Task: Look through the material beneath and copy each line with the word "info".

□ □ □ □

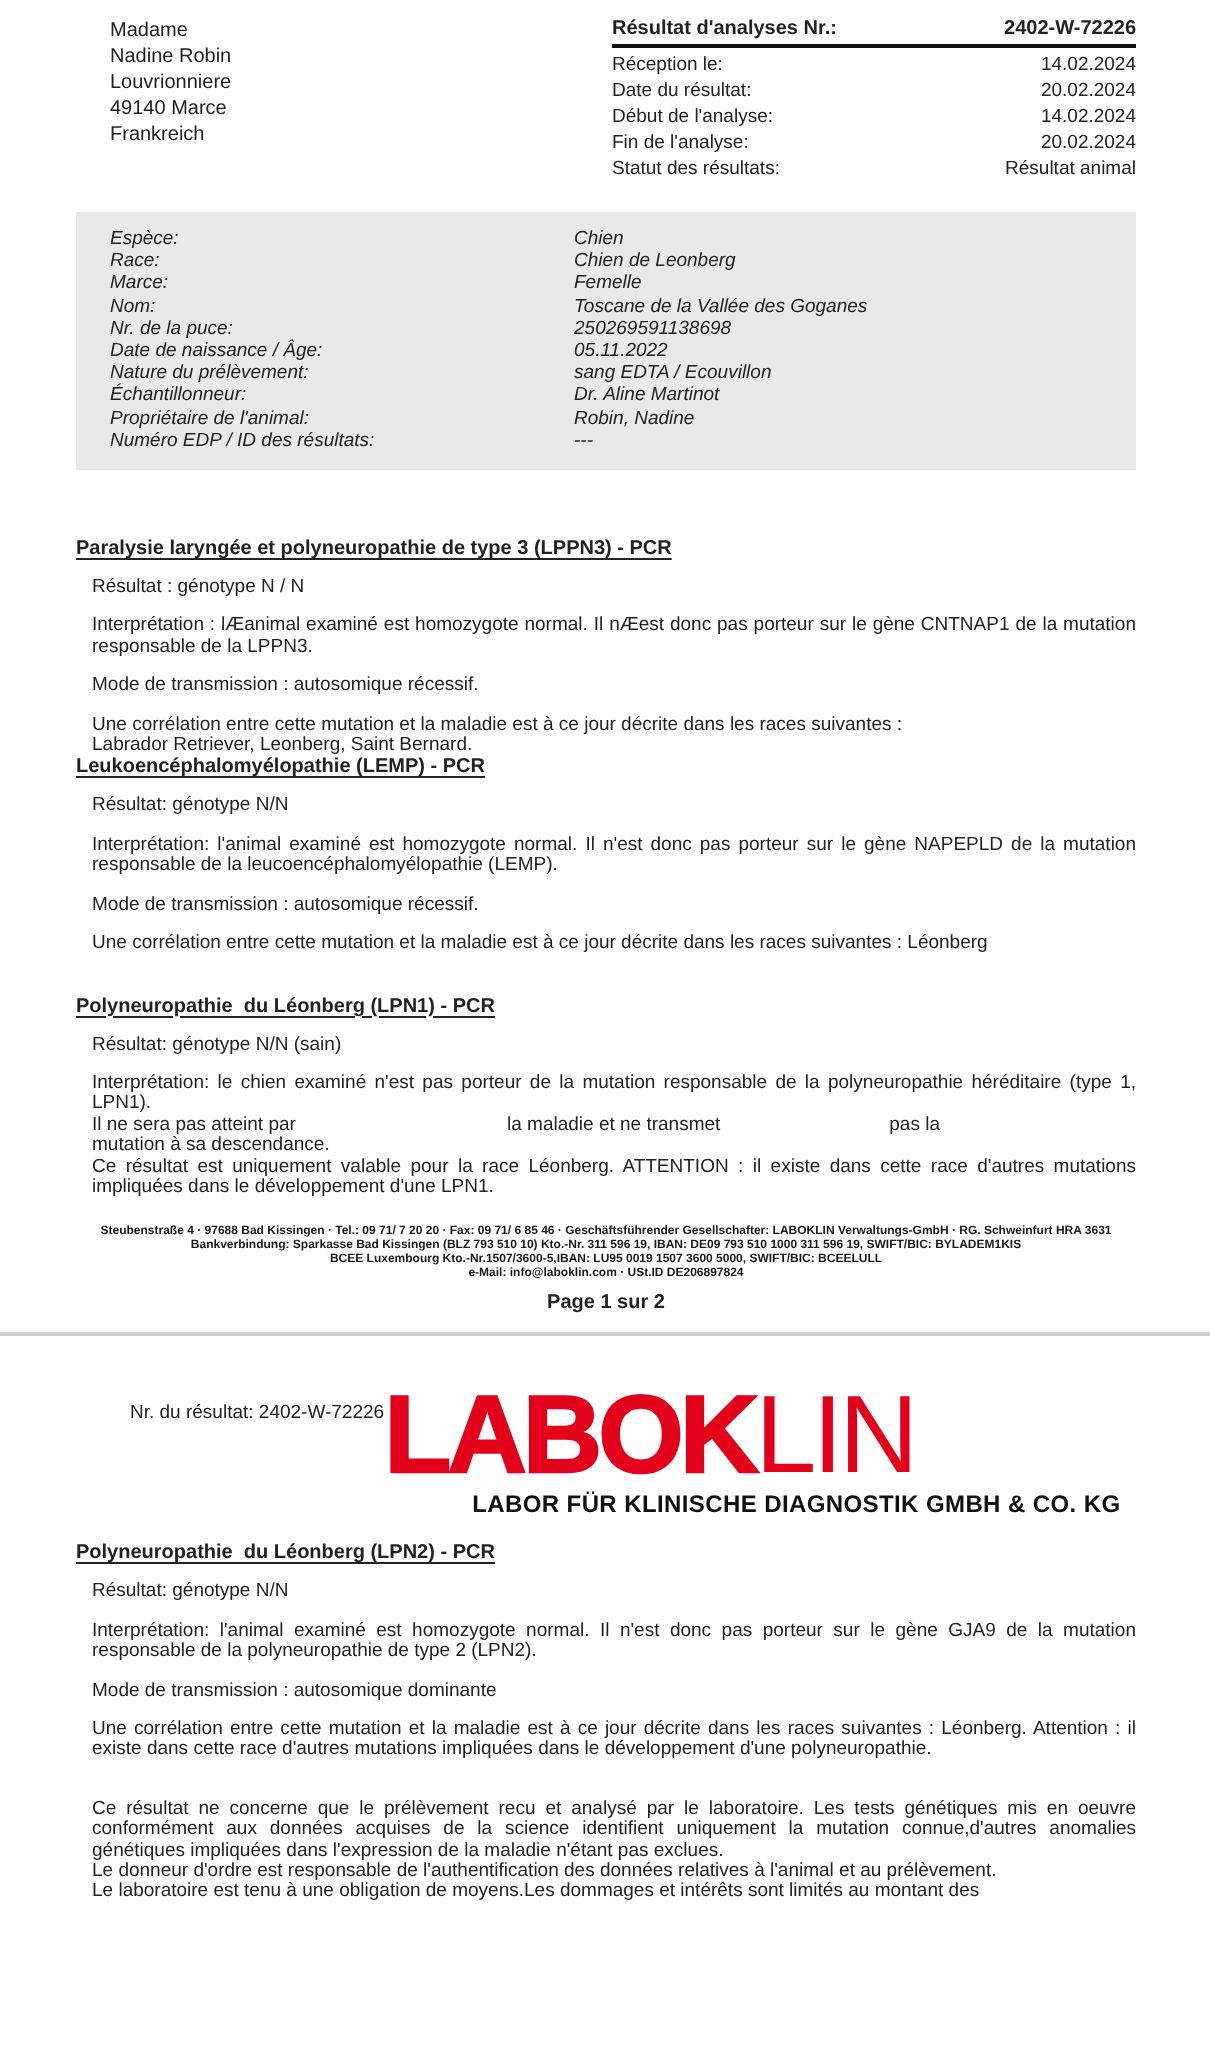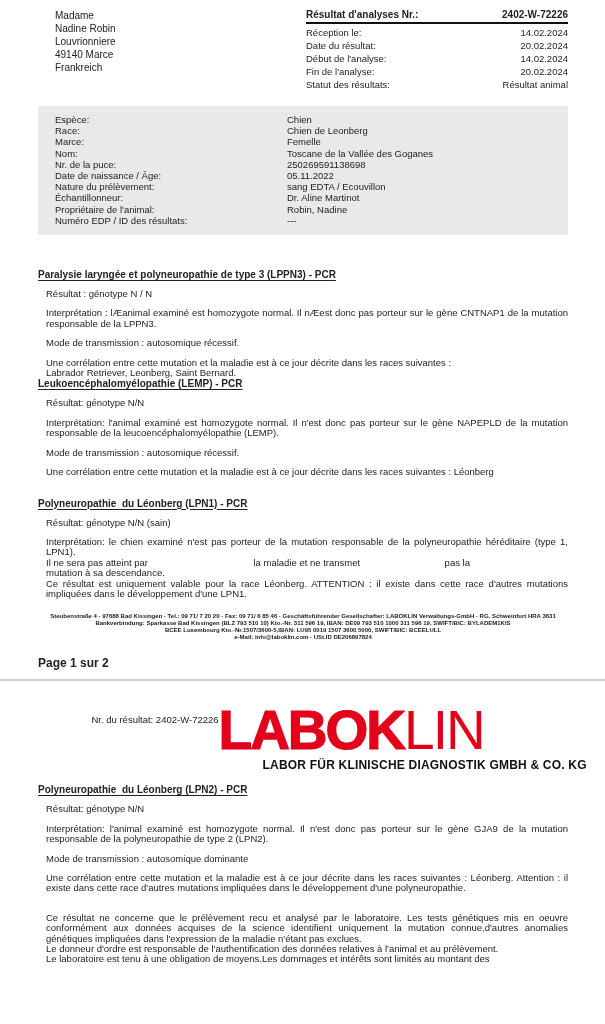--- a/index.html
+++ b/index.html
@@ -16,7 +16,7 @@
   .rh-row { display:flex; justify-content:space-between; line-height:13px; }
 
   
-  .info-box { background:#e9e9e9; margin-top:15px; padding:8px 10px 9px 17px; }
+  .info-box { background:#e9e9e9; margin-top:15px; padding:8px 10px 9px 17px;font-style:italic; }
   .ib-row { display:grid; grid-template-columns:232px 1fr; font-size:9.5px; line-height:11.2px; }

□ □ □ □

Task result:
-  .info-box { background:#e9e9e9; margin-top:15px; padding:8px 10px 9px 17px; }
+  .info-box { background:#e9e9e9; margin-top:15px; padding:8px 10px 9px 17px;font-style:italic; }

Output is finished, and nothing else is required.